With just a month left until the primary elections, Democratic candidate for City Controller Rebecca Rhynhart is throwing punches at incumbent Alan Butkovitz for not auditing the beleaguered Parking Authority.

With just a month left until the May 16 primary, Democratic candidate for city controller Rebecca Rhynhart has chastised incumbent Democrat Alan Butkovitz for not auditing the beleaguered Philadelphia Parking Authority (PPA).

Butkovitz last audited the authority in 2009, after a request by then-Gov. Ed Rendell because of overspending  and rapid payroll growth at the Republican-controlled agency.

Since then, the authority has been in the headlines over patronage hiring practices, use of comp time, and lucrative benefits paid to executive director Vincent J. Fenerty Jr., who resigned in the fall after reports that he had sexually harassed two female subordinates.
§ §
● TASKS TO PERFORM:
**A)** Answer these questions about the Parking Authority article, one per line:
(i) On what date is the primary election held?
(ii) In what year did Butkovitz last audit the authority?
(iii) Which executive director resigned in the fall?
**B)** Please extend the Parking Authority article with a few more sentences, starting right after its final sentence.
The items after this point are separate from the Parking Authority article.

● EXERCISE DATA:
§ §
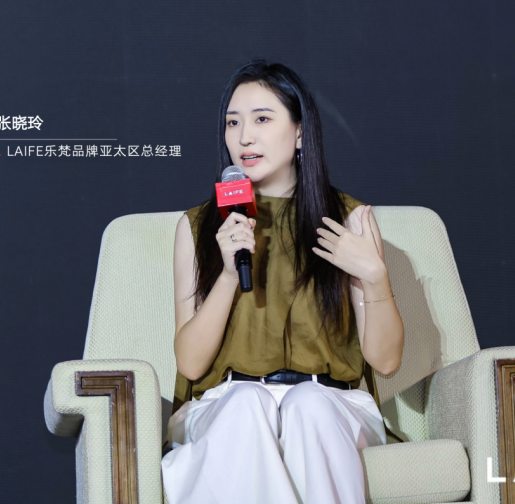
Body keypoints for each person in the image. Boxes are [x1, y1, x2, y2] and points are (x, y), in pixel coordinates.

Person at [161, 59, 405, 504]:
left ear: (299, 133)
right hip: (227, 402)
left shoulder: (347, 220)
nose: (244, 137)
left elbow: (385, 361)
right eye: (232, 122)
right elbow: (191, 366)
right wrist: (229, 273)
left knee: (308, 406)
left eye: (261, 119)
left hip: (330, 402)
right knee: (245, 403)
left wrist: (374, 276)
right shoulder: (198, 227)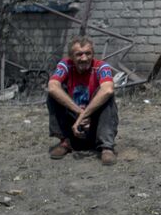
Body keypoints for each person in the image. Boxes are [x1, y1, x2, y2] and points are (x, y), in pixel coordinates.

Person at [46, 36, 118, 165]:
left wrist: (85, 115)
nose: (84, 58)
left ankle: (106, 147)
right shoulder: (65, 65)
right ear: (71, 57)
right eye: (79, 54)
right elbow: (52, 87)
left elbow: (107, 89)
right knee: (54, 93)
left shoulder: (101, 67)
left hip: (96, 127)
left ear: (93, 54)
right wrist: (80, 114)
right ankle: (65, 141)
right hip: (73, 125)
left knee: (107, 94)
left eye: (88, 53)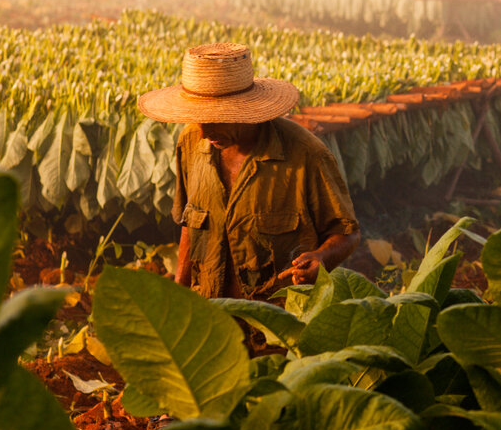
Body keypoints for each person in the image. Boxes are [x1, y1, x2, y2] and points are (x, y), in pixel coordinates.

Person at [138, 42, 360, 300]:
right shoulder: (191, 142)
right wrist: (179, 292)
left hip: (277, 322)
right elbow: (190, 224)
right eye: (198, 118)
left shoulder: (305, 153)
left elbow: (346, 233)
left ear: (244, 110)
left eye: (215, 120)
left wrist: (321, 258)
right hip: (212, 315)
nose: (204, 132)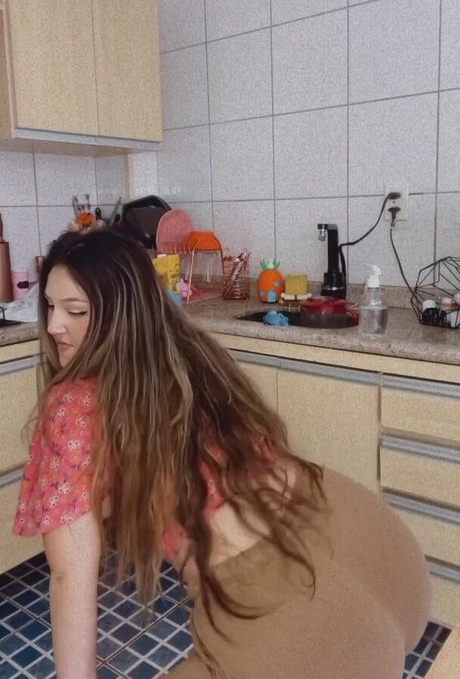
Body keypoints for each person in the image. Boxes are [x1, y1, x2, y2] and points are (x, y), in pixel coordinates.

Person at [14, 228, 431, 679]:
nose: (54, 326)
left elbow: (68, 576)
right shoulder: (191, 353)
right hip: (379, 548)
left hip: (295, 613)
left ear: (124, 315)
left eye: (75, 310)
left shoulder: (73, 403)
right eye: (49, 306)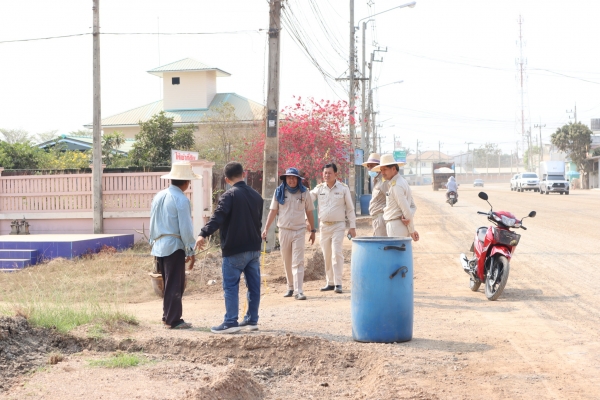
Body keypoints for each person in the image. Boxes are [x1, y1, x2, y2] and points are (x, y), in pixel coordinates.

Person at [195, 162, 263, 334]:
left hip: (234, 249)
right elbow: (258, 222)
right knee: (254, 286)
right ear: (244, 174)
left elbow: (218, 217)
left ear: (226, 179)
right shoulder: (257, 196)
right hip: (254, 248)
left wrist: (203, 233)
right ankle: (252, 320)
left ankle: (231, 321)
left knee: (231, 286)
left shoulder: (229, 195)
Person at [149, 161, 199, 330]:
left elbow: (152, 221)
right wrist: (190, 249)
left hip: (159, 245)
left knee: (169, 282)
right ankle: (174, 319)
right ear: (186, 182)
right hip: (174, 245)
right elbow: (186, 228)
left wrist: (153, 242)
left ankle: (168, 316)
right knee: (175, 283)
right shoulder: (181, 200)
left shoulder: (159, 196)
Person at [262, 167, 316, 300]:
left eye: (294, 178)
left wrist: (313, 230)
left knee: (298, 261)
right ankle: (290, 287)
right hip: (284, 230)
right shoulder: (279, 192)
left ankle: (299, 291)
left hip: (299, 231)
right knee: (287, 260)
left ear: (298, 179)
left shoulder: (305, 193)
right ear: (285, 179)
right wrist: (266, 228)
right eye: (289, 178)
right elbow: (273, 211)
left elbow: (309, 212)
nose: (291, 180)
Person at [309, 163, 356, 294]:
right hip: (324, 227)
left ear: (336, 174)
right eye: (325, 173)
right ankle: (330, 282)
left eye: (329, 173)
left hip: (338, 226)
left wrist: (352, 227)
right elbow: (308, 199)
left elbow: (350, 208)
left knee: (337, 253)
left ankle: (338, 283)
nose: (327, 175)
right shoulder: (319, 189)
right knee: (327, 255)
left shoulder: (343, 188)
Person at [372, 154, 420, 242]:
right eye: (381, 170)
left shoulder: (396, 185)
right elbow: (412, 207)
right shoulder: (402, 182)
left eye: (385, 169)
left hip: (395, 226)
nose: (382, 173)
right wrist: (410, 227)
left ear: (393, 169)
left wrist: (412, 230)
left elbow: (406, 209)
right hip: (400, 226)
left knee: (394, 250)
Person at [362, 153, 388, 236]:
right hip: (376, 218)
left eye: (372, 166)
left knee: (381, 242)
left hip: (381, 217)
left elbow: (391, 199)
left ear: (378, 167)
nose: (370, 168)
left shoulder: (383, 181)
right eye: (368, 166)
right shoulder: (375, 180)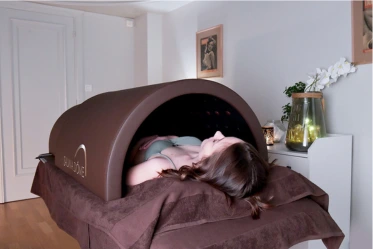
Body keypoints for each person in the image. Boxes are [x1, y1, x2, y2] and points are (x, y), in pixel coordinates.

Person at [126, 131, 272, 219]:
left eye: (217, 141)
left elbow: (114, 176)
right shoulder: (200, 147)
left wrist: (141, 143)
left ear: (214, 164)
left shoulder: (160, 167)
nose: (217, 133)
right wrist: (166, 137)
§ §
● RESULTS OF THE EXERCISE:
**A)**
(i) May 16
(ii) 2009
(iii) Vincent J. Fenerty Jr.

**B)**
Rhynhart, who left her position as chief administrative officer with the Kenney administration to run for controller, said that had Butkovitz been doing performance audits on the PPA annually, perhaps he could have prevented or stopped "such a culture of dysfunction."

She said that worst of all, the city and School District have not been getting the level of revenue promised by the PPA.

When Republicans took over the PPA in 2001, then-House Majority Leader John M. Perzel estimated that the agency could provide up to $45 million in annual revenue to the Philadelphia School District. Instead, the PPA has delivered from $2.2 million to $14 million per year. The authority promised the district about $18.5 million a few years ago, but paid only $10 million last year.

Butkovitz said his office is too busy and doesn't have the resources to audit every agency each year.

"We're probably the most productive controller's office in the last 60 years," he said in an interview. "Our resources are strained with all the work we are doing."

Butkovitz said his office does about eight performance audits a year, one of which won a national award this year.  (The controller's office received the top award from the Association of Local Government Auditors for its audit on Philadelphia Fire Department brownouts.)

"Rather than duplicating stuff that other agencies are looking at … we are looking at things no one was looking at," Butkovitz said.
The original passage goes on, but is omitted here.